La décision de Vivendi de marier SFR à Numericable n'est pas qu'un coup dur pour Bouygues dont l'offre a été écartée, mais aussi pour le ministre du Redressement productif Arnaud Montebourg dont l'intervention dans ce dossier n'a pas fait l'unanimité.
Au bout d'une semaine de suspense sur l'avenir du deuxième opérateur de téléphonie français, sa maison-mère Vivendi a rendu son verdict vendredi. C'est l'offre d'Altice qui a convaincu le Conseil de surveillance. Elle sera détaillée lundi matin lors d'une conférence de presse d'Altice.
Mais quelques heures avant cette annonce officielle, le ministre avait vendu la mèche au micro d'Europe 1 et critiqué un choix "qui pose un certain nombre de problèmes et de questions".
"En moins de dix minutes, notre fougueux ministre du Redressement productif a trouvé le moyen d'annoncer en direct à la radio une décision du conseil de surveillance de Vivendi avant même qu'il se réunisse", s'est raillé samedi le Figaro dans un éditorial.
"Depuis sa forteresse de Bercy, le socialiste dispose de peu d'armes, la persuasion étant la principale. (...) Si le soldat est reconnu pour sa bravoure, ses faits d'armes apportent peu de succès. Tout juste est-il parvenu à mettre en échec le rachat de la pépite tricolore Dailymotion par le géant américain Yahoo", a commenté de son côté la Voix du Nord dans son éditorial.
-Soutien à l'offre de Bouygues-
M. Montebourg avait affiché dès le week-end dernier son soutien à l'offre de Bouygues, estimant que c'était la meilleure pour l'emploi.
"La concurrence par la destruction s'arrêtera si nous revenons à trois opérateurs mobile tout en maintenant des prix bas. Elle ne s'arrêtera pas si Numericable conquiert SFR puisque la concurrence restera à quatre dans le mobile", avait-il indiqué au Parisien.
Chez Vivendi, le choix de l'alliance à Numericable s'est fait "à l'unanimité", selon une source proche du dossier, les membres du conseil ayant apprécié un projet rapide qui donne des garanties sur l'emploi.
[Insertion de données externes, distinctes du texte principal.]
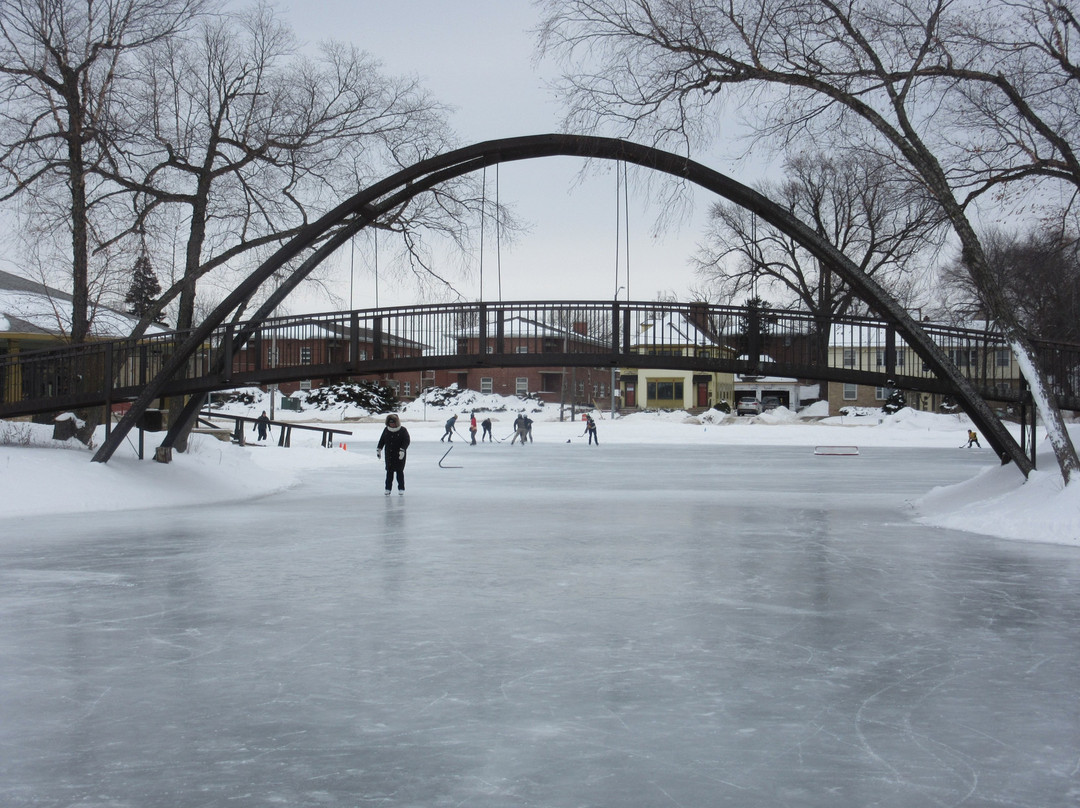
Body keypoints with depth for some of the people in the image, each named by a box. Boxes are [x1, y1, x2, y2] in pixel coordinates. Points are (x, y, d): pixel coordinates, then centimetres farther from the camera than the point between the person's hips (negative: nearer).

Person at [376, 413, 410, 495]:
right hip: (389, 454, 4)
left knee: (400, 472, 1)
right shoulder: (386, 430, 6)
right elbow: (382, 440, 14)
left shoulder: (403, 430, -7)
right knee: (389, 472, 5)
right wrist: (379, 449, 8)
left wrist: (402, 450, -22)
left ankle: (401, 489, 8)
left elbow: (406, 441, -10)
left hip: (399, 455, -4)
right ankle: (388, 489, 11)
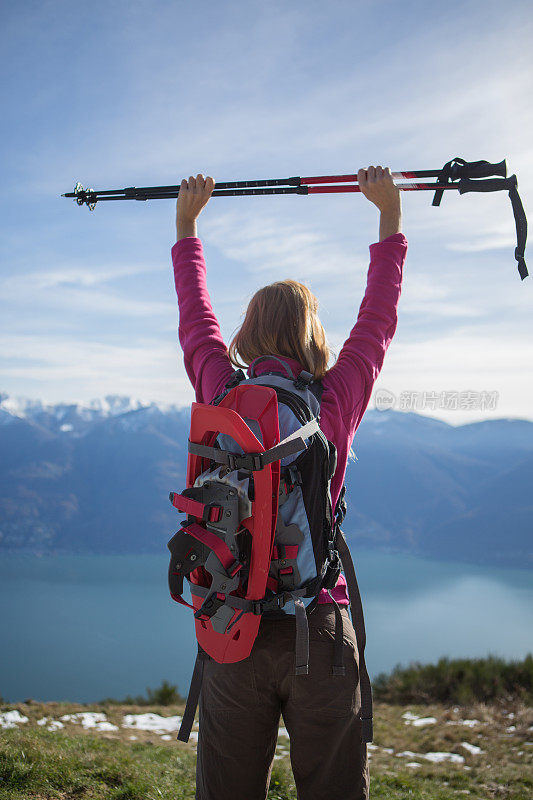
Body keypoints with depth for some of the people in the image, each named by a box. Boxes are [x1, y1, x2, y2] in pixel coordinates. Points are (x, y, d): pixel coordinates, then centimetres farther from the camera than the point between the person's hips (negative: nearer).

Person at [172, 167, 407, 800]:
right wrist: (390, 216, 22)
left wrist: (187, 225, 29)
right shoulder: (337, 401, -5)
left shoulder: (221, 393, -3)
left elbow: (195, 316, 14)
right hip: (319, 624, -1)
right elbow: (378, 319, 10)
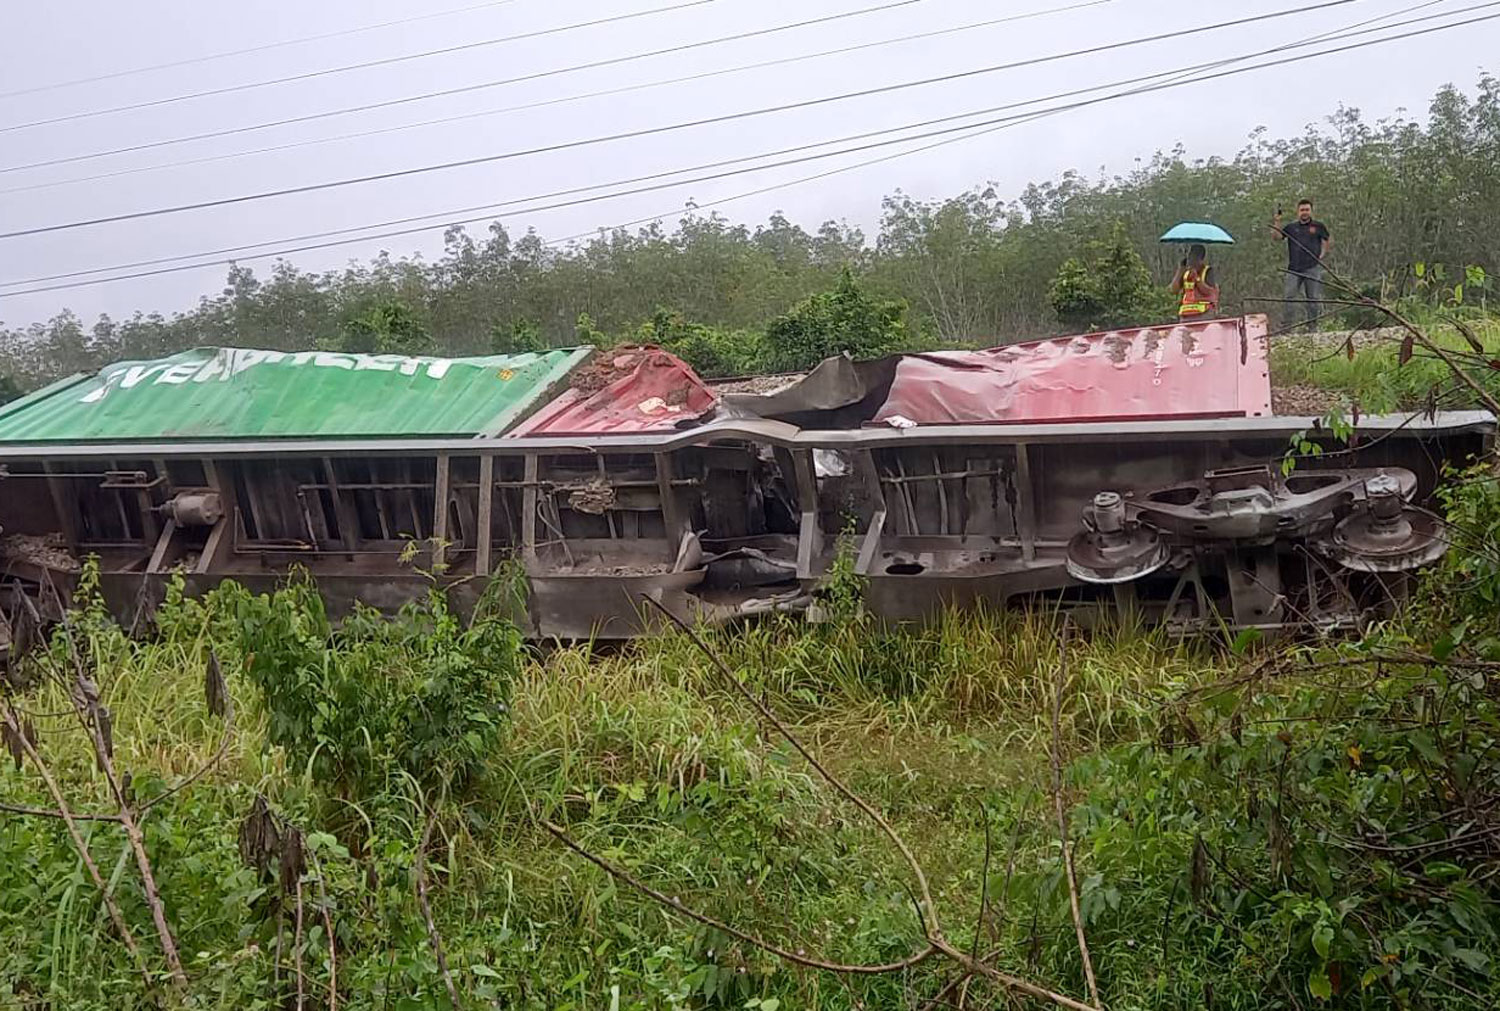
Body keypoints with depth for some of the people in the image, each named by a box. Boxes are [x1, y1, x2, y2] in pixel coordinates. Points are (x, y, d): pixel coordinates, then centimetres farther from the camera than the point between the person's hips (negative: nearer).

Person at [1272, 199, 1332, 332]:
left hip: (1312, 267, -1)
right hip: (1294, 268, 1)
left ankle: (1310, 326, 8)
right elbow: (1278, 236, -1)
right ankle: (1286, 326, -3)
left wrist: (1322, 255, 5)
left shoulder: (1318, 226, 7)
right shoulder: (1291, 227, 10)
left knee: (1313, 298, 2)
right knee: (1290, 297, -4)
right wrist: (1277, 223, -13)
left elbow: (1327, 241, 16)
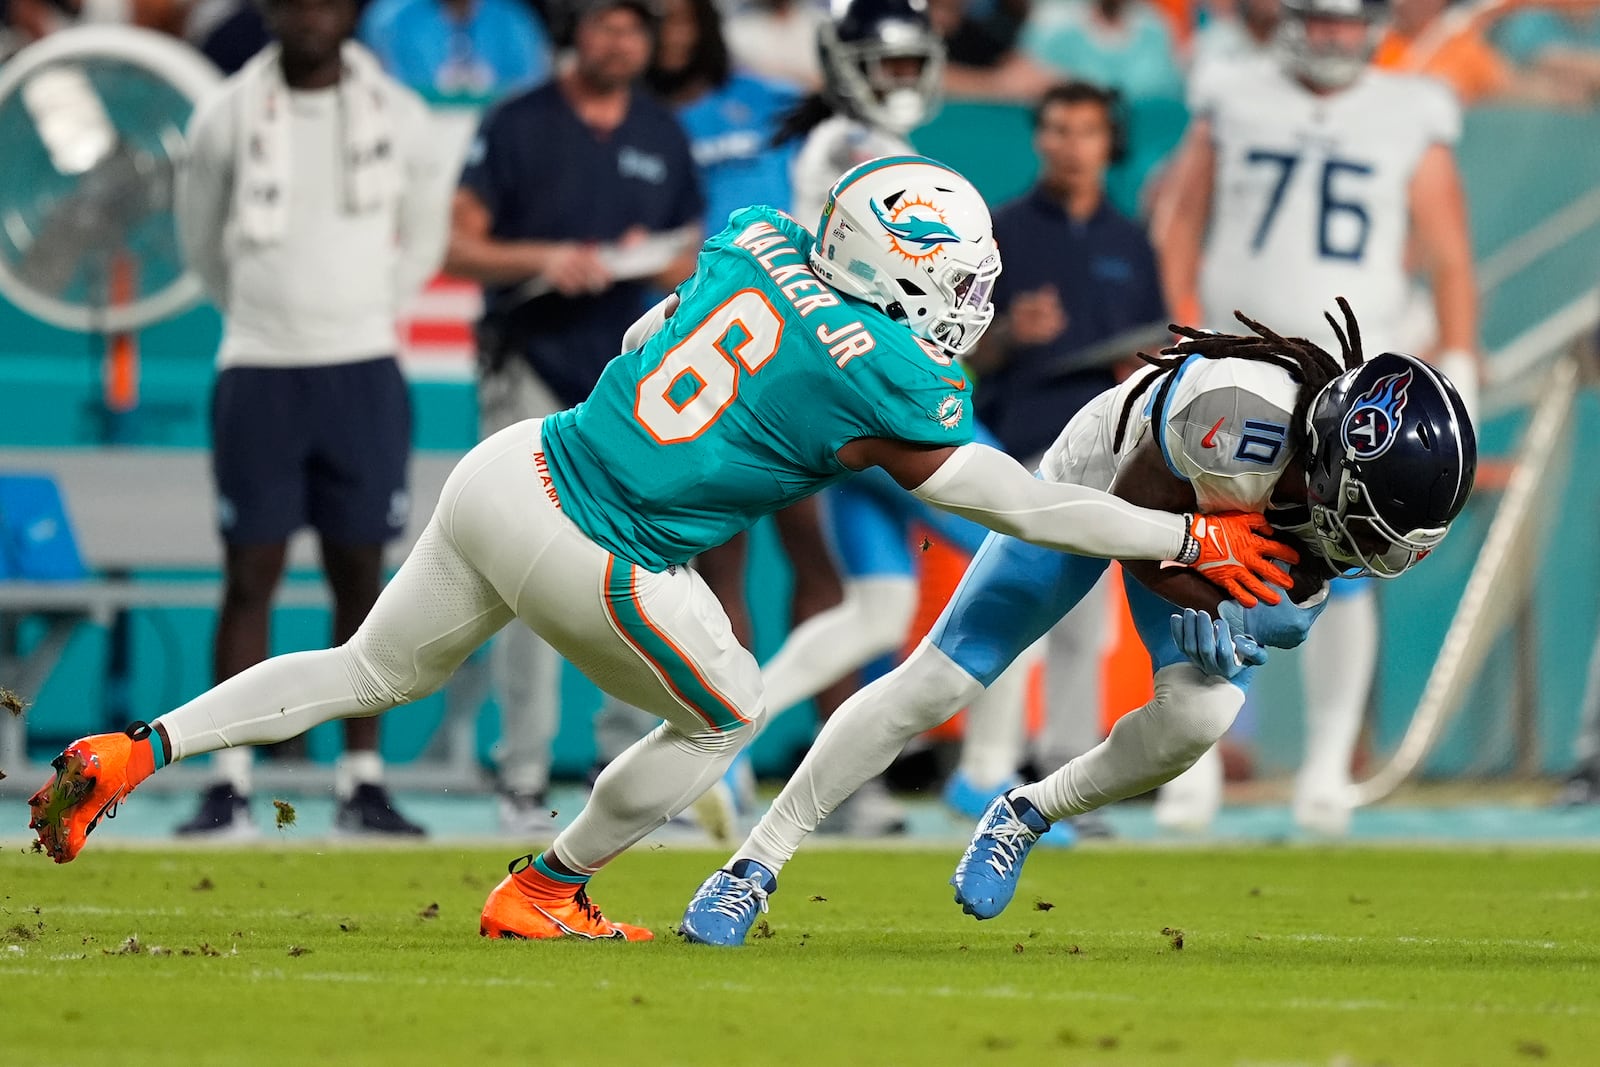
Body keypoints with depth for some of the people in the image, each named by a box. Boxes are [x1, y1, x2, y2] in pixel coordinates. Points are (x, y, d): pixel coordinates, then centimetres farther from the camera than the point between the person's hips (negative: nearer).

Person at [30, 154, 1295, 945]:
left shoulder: (758, 242, 3)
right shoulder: (891, 386, -13)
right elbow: (1022, 505, -2)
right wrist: (1193, 544, 8)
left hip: (514, 464, 6)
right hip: (589, 558, -6)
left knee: (374, 672, 23)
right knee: (724, 717, 20)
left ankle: (135, 754, 12)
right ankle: (542, 894, 28)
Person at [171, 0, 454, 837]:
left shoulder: (395, 115, 2)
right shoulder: (228, 117, -1)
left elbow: (423, 238, 16)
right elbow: (202, 239, 12)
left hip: (363, 373, 1)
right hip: (259, 372, -1)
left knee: (359, 577, 4)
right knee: (250, 575, -2)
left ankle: (363, 782, 9)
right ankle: (230, 784, 0)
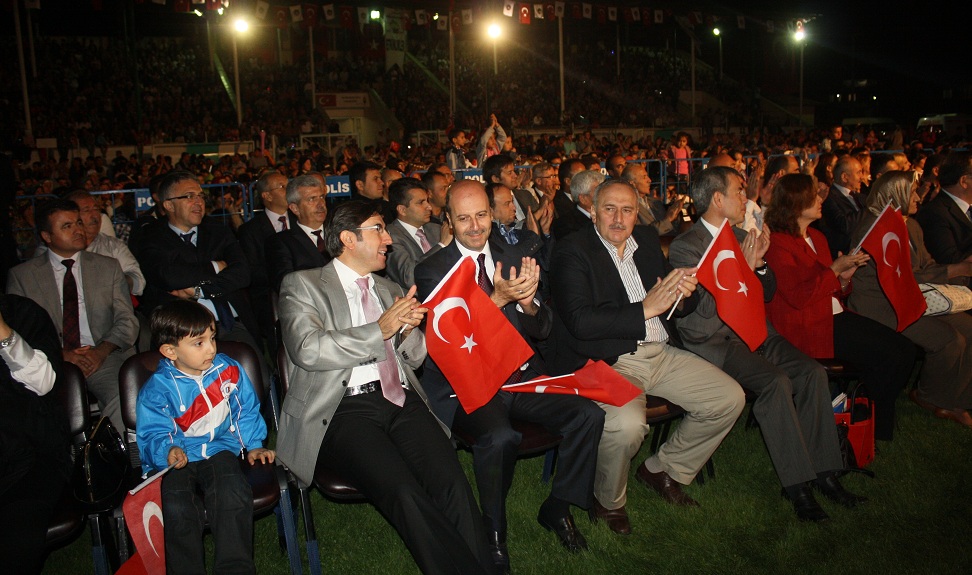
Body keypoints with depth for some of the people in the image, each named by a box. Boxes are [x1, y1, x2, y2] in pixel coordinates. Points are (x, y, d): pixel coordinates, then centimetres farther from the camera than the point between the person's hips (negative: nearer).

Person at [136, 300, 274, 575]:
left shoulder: (229, 370, 7)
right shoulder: (157, 390, -4)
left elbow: (247, 411, 17)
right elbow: (153, 434, -8)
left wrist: (253, 445, 9)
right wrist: (168, 451, -30)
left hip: (220, 451, 2)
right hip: (175, 461, -1)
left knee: (232, 494, -30)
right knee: (176, 509, -30)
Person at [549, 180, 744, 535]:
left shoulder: (648, 239, 13)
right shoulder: (572, 252, -8)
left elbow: (674, 306, 17)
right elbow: (580, 322, -20)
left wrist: (684, 293, -8)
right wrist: (644, 309, -21)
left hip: (660, 354, 8)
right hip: (607, 362, -7)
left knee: (730, 399, 0)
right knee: (626, 425, -33)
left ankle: (662, 469, 20)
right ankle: (608, 502, 1)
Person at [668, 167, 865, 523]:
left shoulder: (741, 236, 15)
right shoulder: (685, 246, -9)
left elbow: (768, 294, 17)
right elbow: (705, 307, -17)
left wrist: (759, 263, -2)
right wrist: (743, 268, -19)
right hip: (714, 340, -7)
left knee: (812, 372, -14)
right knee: (776, 381, -28)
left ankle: (822, 471, -5)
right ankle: (796, 484, -17)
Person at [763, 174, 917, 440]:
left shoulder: (817, 237, 18)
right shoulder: (777, 244, -11)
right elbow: (799, 297, -19)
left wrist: (845, 276, 0)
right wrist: (834, 269, -12)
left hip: (834, 315, 9)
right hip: (805, 327, -9)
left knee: (905, 349, -7)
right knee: (888, 357, -19)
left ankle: (878, 425, 6)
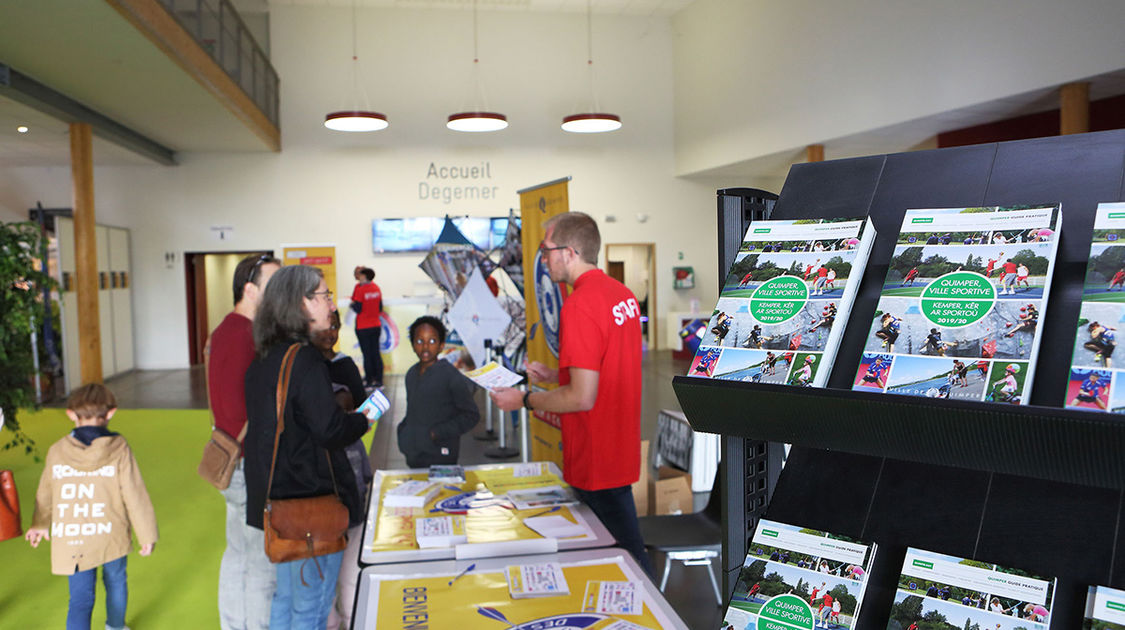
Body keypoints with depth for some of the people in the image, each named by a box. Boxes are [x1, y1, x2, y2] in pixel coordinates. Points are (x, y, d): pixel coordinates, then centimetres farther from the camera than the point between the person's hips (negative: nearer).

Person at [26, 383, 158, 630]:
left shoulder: (57, 451, -3)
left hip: (72, 542, 1)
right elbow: (135, 495, -10)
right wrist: (147, 535, 0)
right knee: (115, 582, 23)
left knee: (80, 599, 4)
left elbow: (46, 494, 12)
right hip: (112, 537, -1)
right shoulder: (119, 449, -12)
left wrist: (40, 524, 31)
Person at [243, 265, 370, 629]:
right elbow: (329, 429, -23)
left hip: (278, 496, 9)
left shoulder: (264, 358, 8)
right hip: (312, 499, -9)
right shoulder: (304, 359, -20)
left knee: (286, 596, 22)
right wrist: (362, 421, -4)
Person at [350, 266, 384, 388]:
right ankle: (378, 380, 11)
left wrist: (352, 304, 3)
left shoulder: (360, 289, -15)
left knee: (367, 354, 1)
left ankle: (369, 380, 5)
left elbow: (358, 309, -16)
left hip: (363, 327, -6)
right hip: (376, 325, 6)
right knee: (376, 353, 9)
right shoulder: (376, 288, 5)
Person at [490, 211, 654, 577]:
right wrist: (553, 376, 15)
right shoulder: (622, 294, 7)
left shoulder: (579, 305, -23)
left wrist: (524, 400, -11)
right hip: (622, 450, 9)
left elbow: (582, 398, -24)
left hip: (595, 461, -9)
L'offre d'Altice propose un paiement en numéraire de 450 millions d'euros plus élevé que celui de Bouygues, assortis de 32% des parts de la nouvelle entité.
"Jean-René Fourtou (président du conseil de surveillance de Vivendi) s'est essuyé les pieds sur l'Etat", a confié un proche de M. Montebourg au Monde, dans l'édition de samedi.
Cinglant, le Financial Times, quotidien économique britannique, écrit que "l'impact exact des singeries du ministre de l'Industrie français (sur la décision) n'est pas clair. Mais on ne peut qu'espérer que le conseil de surveillance de Vivendi continue à les ignorer et à agir dans le meilleur intérêt des actionnaires".
"Arnaud Montebourg donne une vision, sa vision, elle n'est pas toujours bonne, mais il donne un souffle", a pour sa part estimé Vincent Bolloré, premier actionnaire de Vivendi et vice-président du conseil de surveillance.
"Il n'est pas propriétaire des affaires mais il a le droit de donner son avis, je trouve qu'il donne une flamme, et dans une France où on est un peu dans la sinistrose, sa voix est sympathique", a-t-il affirmé samedi en marge d'une conférence de presse.
Invité vendredi soir au journal de France 2, M. Montebourg ne s'est pas avoué vaincu et a estimé que le rapprochement entre Numericable et SFR n'était pas encore acquis.
"Je crois que le débat continue", a-t-il déclaré. "Je ne suis pas certain, il y a trois semaines de discussion, que les banques aient envie de s'exposer (...) outre mesure".
Il a également évoqué les recours possibles contre le choix de Vivendi et "des questions qui vont être posées aux autorités de la concurrence européennes et françaises. Donc je crois que le débat continue", a-t-il souligné.
Vivendi a précisé dans son communiqué qu'à l’issue des trois semaines de réflexion, "le Conseil de surveillance se réunira à nouveau pour examiner les suites à donner, et s’il doit en conséquence mettre un terme aux autres options envisagées".